El viaje






En el día de la independencia partió de la gran ciudad, con destino a una estancia situada al sur de la provincia de las luces, un automóvil en el que viajaba un equipo compuesto por tres hermanos. Para su desgracia, les aguardaba una aventura muy distinta de la que ellos habían proyectado.

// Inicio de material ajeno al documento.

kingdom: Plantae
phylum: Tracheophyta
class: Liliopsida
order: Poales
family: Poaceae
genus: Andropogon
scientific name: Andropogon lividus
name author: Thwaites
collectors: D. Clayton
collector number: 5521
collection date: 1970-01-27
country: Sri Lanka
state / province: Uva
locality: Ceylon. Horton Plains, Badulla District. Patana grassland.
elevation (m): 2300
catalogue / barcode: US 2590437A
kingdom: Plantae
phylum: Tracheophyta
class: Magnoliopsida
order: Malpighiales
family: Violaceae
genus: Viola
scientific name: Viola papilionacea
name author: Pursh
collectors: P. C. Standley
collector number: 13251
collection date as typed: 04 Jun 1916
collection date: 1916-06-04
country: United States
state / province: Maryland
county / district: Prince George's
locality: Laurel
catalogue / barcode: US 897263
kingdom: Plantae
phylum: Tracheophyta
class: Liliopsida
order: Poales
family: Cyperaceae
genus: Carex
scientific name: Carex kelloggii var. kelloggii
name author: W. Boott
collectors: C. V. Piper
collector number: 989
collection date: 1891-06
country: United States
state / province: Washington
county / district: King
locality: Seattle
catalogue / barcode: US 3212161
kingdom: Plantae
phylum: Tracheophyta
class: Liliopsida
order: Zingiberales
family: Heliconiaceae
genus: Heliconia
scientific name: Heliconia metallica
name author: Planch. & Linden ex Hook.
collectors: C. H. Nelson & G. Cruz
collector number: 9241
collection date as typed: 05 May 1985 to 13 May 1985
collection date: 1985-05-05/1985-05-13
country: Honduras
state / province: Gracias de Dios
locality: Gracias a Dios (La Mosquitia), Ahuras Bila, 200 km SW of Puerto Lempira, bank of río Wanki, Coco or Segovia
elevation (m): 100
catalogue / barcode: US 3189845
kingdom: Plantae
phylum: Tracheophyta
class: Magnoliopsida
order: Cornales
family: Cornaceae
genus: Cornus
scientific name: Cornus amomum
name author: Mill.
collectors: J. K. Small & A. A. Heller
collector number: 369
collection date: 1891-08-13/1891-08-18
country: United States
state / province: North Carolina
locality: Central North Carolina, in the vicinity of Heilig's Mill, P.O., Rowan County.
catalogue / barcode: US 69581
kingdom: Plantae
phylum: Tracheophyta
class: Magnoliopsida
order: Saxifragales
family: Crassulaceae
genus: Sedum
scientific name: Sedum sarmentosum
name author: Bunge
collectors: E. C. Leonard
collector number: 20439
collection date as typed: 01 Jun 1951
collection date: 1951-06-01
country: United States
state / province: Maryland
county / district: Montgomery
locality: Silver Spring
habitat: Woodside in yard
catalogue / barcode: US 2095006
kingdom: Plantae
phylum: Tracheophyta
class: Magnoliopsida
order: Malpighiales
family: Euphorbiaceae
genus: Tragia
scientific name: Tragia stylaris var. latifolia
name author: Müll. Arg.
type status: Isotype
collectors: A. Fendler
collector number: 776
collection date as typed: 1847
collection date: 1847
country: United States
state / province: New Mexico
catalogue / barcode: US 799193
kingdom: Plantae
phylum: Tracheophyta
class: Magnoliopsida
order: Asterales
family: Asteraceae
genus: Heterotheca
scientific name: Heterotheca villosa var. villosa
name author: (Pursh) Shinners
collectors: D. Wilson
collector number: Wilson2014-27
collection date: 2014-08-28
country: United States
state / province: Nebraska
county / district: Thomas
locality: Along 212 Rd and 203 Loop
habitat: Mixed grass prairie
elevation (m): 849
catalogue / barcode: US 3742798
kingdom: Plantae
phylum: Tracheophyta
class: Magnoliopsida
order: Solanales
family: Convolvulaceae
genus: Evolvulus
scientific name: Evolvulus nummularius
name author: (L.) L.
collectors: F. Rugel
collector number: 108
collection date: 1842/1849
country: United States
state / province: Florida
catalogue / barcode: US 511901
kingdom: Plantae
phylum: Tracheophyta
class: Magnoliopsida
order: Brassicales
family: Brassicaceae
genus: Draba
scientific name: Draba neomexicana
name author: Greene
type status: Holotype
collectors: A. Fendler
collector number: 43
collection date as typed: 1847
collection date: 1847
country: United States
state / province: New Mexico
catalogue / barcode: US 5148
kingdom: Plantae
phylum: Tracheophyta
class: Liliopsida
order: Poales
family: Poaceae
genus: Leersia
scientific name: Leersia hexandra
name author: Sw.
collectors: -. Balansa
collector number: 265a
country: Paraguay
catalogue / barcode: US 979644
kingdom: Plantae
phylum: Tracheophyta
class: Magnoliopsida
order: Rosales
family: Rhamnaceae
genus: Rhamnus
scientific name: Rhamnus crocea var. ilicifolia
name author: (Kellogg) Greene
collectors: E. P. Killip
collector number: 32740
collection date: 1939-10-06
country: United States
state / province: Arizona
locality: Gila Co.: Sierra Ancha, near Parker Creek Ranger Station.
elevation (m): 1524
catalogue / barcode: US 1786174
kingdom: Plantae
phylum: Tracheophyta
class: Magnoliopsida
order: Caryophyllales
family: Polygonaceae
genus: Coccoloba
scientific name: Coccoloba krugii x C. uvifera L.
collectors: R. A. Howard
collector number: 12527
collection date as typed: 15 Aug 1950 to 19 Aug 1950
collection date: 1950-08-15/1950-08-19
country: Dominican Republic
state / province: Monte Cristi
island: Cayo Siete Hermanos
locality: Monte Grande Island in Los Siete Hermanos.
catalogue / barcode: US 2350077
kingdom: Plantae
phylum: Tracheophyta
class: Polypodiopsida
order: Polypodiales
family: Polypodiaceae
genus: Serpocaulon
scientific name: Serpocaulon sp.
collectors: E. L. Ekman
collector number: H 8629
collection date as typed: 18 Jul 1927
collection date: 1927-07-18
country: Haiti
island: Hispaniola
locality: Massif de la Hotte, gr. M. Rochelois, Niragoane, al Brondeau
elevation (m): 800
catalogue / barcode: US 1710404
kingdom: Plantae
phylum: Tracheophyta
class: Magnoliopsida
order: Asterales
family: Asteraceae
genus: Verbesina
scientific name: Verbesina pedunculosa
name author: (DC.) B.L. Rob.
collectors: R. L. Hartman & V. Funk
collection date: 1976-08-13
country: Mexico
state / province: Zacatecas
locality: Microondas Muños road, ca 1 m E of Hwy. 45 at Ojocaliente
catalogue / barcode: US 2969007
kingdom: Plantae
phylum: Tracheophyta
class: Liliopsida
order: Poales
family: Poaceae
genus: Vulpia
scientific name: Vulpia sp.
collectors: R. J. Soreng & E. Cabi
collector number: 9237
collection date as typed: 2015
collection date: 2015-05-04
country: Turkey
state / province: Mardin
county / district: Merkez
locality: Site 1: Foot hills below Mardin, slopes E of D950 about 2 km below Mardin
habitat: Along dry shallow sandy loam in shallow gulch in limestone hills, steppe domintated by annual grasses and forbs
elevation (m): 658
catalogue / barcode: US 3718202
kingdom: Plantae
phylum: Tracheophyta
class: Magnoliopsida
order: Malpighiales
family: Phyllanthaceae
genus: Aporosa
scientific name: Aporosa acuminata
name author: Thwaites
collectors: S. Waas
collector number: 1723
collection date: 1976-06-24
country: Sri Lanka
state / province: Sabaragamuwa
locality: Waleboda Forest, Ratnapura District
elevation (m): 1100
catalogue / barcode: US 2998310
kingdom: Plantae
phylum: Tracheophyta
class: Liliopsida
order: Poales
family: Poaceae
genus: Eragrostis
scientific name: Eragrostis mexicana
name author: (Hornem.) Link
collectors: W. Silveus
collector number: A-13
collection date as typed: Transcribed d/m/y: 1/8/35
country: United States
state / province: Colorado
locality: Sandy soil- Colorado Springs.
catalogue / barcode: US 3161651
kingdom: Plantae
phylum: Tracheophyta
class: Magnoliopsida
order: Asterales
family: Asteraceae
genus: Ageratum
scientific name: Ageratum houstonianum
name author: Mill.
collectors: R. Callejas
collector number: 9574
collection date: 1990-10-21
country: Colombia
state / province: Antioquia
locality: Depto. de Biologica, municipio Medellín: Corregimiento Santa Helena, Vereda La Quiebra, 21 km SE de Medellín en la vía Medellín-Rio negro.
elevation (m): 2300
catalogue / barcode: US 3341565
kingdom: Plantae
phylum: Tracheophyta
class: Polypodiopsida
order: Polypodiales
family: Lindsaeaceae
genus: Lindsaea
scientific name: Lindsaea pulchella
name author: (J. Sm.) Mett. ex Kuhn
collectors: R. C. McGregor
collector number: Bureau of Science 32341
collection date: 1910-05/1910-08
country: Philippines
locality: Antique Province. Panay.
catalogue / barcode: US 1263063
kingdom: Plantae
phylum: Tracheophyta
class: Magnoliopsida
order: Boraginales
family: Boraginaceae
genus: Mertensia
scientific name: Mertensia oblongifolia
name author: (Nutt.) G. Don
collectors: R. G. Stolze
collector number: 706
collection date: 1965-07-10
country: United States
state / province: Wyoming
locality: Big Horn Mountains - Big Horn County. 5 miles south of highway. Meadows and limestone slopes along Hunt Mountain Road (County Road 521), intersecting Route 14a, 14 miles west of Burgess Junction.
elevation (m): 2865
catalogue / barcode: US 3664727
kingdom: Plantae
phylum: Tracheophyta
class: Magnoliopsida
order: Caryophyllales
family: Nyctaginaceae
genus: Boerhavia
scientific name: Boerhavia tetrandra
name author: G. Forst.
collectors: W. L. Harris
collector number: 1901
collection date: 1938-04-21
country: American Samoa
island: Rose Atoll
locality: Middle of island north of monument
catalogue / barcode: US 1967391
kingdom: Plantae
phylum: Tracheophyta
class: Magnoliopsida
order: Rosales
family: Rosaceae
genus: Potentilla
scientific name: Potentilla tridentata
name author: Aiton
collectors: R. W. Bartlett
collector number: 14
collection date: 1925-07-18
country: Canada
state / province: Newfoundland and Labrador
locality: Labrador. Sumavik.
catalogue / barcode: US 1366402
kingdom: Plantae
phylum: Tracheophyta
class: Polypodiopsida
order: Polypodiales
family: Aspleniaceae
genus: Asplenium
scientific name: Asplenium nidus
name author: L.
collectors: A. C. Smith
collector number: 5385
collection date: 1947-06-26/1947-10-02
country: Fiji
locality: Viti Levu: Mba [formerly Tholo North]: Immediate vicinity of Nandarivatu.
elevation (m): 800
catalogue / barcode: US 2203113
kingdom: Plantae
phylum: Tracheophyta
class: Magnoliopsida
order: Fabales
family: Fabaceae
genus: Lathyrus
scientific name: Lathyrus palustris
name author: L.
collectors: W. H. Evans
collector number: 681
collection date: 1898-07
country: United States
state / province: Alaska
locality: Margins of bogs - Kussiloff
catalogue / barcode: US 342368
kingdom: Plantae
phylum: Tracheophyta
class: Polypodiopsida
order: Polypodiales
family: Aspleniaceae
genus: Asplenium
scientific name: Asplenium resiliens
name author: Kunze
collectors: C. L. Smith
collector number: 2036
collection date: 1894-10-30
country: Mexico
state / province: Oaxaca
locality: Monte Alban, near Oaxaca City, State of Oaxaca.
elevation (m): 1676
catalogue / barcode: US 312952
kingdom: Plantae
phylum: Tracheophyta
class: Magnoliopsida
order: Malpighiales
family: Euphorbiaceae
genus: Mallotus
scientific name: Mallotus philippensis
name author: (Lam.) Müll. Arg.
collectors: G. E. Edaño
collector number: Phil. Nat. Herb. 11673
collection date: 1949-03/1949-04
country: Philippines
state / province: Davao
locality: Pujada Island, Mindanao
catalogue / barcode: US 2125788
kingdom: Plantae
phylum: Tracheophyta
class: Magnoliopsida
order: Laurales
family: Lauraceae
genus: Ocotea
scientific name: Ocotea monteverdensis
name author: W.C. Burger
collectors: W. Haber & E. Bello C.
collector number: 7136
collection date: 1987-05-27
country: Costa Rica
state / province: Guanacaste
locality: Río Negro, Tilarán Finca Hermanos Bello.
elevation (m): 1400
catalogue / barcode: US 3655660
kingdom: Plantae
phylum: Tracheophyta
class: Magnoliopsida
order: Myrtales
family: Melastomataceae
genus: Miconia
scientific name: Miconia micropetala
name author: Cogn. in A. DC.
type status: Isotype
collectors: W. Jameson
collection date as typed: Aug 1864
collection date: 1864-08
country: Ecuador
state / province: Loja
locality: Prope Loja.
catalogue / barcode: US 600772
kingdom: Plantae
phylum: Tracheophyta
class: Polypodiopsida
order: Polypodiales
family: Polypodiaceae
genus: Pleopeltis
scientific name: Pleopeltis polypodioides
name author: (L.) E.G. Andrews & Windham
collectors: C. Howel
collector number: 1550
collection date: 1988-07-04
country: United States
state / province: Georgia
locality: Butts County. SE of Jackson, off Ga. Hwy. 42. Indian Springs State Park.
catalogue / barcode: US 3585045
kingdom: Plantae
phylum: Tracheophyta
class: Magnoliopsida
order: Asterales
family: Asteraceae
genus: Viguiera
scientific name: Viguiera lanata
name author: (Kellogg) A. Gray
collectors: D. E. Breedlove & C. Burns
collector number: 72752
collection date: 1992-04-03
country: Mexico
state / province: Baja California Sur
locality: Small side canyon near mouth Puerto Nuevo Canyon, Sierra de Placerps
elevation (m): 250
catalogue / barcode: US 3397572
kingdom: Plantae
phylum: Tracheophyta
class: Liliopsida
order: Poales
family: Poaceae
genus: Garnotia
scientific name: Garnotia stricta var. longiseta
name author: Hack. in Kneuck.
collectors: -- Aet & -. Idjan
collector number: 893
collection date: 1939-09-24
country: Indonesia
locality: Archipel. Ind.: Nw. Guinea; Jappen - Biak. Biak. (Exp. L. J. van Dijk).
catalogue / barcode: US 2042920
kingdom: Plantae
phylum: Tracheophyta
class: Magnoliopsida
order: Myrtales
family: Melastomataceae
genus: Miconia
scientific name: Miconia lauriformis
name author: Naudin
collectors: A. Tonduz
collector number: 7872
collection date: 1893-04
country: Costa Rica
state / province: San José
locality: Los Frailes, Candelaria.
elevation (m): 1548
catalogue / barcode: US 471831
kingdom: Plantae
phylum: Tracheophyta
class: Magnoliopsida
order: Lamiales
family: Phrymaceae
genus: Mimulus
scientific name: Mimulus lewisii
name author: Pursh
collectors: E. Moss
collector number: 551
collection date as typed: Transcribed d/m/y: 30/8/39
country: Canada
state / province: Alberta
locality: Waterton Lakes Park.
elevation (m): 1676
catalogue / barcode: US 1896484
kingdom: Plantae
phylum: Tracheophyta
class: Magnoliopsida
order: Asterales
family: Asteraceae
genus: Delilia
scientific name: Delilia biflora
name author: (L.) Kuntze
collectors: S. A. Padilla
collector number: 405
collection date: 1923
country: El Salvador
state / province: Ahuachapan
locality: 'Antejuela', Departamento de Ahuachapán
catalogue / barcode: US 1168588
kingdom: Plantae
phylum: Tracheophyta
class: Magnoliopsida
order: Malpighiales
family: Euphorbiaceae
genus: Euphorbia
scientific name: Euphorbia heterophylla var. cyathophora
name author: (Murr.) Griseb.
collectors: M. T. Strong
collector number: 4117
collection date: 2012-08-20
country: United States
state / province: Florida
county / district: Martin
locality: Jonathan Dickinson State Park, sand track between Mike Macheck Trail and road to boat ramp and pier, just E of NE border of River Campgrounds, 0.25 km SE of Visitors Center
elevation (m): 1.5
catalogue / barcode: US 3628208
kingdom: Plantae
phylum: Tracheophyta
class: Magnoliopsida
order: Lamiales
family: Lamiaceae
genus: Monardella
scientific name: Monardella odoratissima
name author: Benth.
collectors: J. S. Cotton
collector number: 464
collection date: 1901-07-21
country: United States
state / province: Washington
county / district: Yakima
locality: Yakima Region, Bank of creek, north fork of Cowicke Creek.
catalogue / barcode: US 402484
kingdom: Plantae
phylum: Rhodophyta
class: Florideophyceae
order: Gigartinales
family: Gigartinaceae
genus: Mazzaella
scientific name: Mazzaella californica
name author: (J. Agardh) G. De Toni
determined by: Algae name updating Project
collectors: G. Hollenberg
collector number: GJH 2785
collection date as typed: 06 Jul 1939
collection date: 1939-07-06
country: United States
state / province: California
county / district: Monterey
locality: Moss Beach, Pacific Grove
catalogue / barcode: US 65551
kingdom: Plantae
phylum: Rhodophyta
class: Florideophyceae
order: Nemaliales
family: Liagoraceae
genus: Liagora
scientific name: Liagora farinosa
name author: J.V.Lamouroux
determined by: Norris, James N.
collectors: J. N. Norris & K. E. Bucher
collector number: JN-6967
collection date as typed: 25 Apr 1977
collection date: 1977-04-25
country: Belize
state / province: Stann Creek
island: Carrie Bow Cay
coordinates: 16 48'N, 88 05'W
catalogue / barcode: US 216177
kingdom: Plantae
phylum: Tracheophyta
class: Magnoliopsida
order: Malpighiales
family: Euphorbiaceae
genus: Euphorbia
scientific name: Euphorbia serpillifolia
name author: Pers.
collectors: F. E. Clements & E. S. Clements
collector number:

Partieron el día jueves por la mañana; la idea era llegar temprano y aprovechar así la luz de aquel día celeste y frío. Ya habían transcurrido siete horas de un viaje extenso pero tolerable, cuando se encontraron con un puente cerrado que les obstruía el paso. Conservando la calma, el piloto, en un rapto de lucidez muy celebrado por sus hermanos, decidió tomar una ruta alternativa, una ruta que los desviaría del camino prefijado y que haría el viaje bastante más largo que lo previsto, pero que al menos les permitiría llegar a destino.

Tras recorrer doscientos kilómetros que no estaban en los planes del equipo, accedieron a un camino de tierra que jamás habían recorrido. Los verdaderos problemas se presentaron en dicho camino -el cual estaba colmado de barro-, a más de cincuenta kilómetros de la estancia, cuando el automóvil comenzó a derrapar en forma incontrolable. La destreza del piloto no estuvo a la altura de las circunstancias y las indicaciones de los acompañantes no fueron las más oportunas, por lo que después de luchar en forma desesperada contra el destino, el auto fue vencido por el barro y el motor se apagó caprichosamente.

Una vez que el piloto agotó las pruebas desde el interior del auto, sobrevino un silencio desolador. La situación era por demás preocupante. Habían quedado atrapados en el medio de la nada. A su alrededor no había más que campo, y pese a las medidas que habían tomado para arribar de día, advertían con desilusión que el cielo comenzaba a apagarse.

Sin señal en los teléfonos, pusieron manos a la obra. La operación destinada a mover el vehículo les demandó algo así como una hora. Con más fuerza que maña empujaron el auto hasta el cansancio sin obtener los resultados pretendidos. De a poco fueron perdiendo toda energía. Ante la desesperación, se arrojaron a los pies del auto y quitaron con sus manos el barro que se adhería a los neumáticos, pero con ello sólo consiguieron embarrarse más de la cuenta. Todo esfuerzo resultaba inútil. Las ruedas giraban en falso, dando chirridos y despidiendo barro hacia todas partes, pero el auto permanecía inmóvil en el lugar.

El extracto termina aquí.